Natural evolution of an intraductal papillary mucinous neoplasm of the pancreas. A case report.

Intraductal papillary mucinous neoplasms include a large spectrum of lesions communicating with the Wirsung duct, having a variable invasiveness from benign or borderline, to malignant (carcinoma in situ and invasive cancer). Final diagnosis is based on endoscopic ultrasound (EUS)-guided fine needle aspiration and histopathologic exam of surgical specimens.

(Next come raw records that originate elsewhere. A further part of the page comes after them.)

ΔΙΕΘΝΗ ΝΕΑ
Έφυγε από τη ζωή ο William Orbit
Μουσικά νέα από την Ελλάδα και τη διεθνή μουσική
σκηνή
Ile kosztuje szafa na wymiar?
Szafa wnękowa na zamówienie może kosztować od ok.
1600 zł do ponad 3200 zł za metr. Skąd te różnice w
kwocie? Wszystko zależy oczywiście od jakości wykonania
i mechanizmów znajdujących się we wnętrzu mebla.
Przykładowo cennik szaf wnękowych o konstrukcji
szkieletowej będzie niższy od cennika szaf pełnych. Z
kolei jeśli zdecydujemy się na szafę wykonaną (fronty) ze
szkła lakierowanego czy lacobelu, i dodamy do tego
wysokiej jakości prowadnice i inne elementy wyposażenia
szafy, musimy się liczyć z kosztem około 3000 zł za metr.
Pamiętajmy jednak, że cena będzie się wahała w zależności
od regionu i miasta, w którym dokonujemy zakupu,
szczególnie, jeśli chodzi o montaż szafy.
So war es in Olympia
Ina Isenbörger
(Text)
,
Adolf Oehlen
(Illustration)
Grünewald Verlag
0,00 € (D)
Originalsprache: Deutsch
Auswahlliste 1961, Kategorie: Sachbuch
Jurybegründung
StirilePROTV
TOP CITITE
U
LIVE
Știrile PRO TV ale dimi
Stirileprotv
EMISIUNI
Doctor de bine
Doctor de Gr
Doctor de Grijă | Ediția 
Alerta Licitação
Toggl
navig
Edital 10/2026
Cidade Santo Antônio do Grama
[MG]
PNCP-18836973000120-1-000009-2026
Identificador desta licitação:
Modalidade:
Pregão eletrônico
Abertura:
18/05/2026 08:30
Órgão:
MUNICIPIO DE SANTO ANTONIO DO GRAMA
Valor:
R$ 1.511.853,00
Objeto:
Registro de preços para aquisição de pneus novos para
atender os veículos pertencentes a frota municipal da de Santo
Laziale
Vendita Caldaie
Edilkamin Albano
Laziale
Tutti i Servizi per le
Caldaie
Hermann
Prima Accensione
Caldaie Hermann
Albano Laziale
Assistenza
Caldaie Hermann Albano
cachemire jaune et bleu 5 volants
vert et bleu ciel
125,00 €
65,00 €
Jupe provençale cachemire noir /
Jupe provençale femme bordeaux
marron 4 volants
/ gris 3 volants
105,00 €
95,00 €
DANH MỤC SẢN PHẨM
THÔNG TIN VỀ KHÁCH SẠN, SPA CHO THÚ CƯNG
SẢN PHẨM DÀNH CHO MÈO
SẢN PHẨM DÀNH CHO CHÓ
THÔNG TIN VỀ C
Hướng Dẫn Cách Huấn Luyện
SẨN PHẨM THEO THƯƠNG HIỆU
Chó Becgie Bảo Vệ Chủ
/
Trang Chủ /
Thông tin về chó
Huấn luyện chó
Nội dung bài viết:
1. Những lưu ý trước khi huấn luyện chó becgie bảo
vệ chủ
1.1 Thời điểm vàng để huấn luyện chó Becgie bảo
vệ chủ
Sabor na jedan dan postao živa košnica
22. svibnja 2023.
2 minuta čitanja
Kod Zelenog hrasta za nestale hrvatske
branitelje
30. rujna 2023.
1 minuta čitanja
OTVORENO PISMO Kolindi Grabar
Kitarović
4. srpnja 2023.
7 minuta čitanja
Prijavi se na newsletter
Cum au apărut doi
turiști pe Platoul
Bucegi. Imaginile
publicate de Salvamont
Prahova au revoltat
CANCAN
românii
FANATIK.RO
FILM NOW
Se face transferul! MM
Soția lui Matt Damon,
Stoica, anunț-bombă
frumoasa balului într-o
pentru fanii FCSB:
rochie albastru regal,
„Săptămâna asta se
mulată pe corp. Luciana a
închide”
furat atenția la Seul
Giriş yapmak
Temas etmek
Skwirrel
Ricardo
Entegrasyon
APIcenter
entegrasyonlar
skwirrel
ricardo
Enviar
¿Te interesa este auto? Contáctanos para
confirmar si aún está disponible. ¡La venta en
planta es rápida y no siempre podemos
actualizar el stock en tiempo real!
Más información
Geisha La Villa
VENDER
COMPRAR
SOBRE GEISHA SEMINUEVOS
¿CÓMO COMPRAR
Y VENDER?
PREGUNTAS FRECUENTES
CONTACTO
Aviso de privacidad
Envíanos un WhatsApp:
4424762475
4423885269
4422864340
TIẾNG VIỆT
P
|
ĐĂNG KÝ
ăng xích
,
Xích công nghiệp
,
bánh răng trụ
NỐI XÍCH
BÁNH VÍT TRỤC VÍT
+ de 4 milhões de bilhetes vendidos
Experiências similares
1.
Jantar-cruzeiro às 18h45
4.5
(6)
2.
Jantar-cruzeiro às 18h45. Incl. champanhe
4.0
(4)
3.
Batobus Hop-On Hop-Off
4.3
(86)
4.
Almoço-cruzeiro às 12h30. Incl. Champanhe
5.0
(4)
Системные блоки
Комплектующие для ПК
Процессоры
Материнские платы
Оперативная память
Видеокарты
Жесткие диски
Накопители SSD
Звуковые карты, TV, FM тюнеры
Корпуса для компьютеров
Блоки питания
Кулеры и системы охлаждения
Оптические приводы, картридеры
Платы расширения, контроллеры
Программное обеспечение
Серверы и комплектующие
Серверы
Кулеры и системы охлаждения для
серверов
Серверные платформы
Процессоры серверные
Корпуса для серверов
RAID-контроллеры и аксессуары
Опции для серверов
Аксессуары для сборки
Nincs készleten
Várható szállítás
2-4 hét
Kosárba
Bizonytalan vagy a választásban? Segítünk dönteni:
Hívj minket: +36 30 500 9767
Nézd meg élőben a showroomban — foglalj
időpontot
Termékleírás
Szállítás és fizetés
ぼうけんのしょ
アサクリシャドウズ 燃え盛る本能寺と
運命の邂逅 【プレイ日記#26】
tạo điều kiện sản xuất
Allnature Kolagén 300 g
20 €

We present the case of a 28-year-old woman, with several episodes of acute recurrent pancreatitis in the past 6 months, admitted for dyspepsia, nausea and loss of appetite. Imaging studies (transabdominal ultrasonography, CT scanning, MR cholangiopancreatography) showed a macrocystic, multilocular, corporeal tumor, communicating with the retrograde dilated Wirsung duct. EUS revealed hypoechoic material inside the cysts, raising the suspicion of an intraductal papillary mucinous neoplasm. Diagnosis was confirmed by EUS-guided fine needle aspiration, which found columnar mucinous cells within a mucin-rich fluid. The imaging evaluation was repeated after two years, showing a rapid evolution of the tumor. The patient refused surgical exploration and caudal pancreatectomy. In the context of the absence of clinical symptoms, the indolent evolution of these tumors and the excellent prognosis after resection, we consider that early identification and regular follow-up by EUS with fine needle aspiration is imperative, especially because of the limited success of other imaging methods.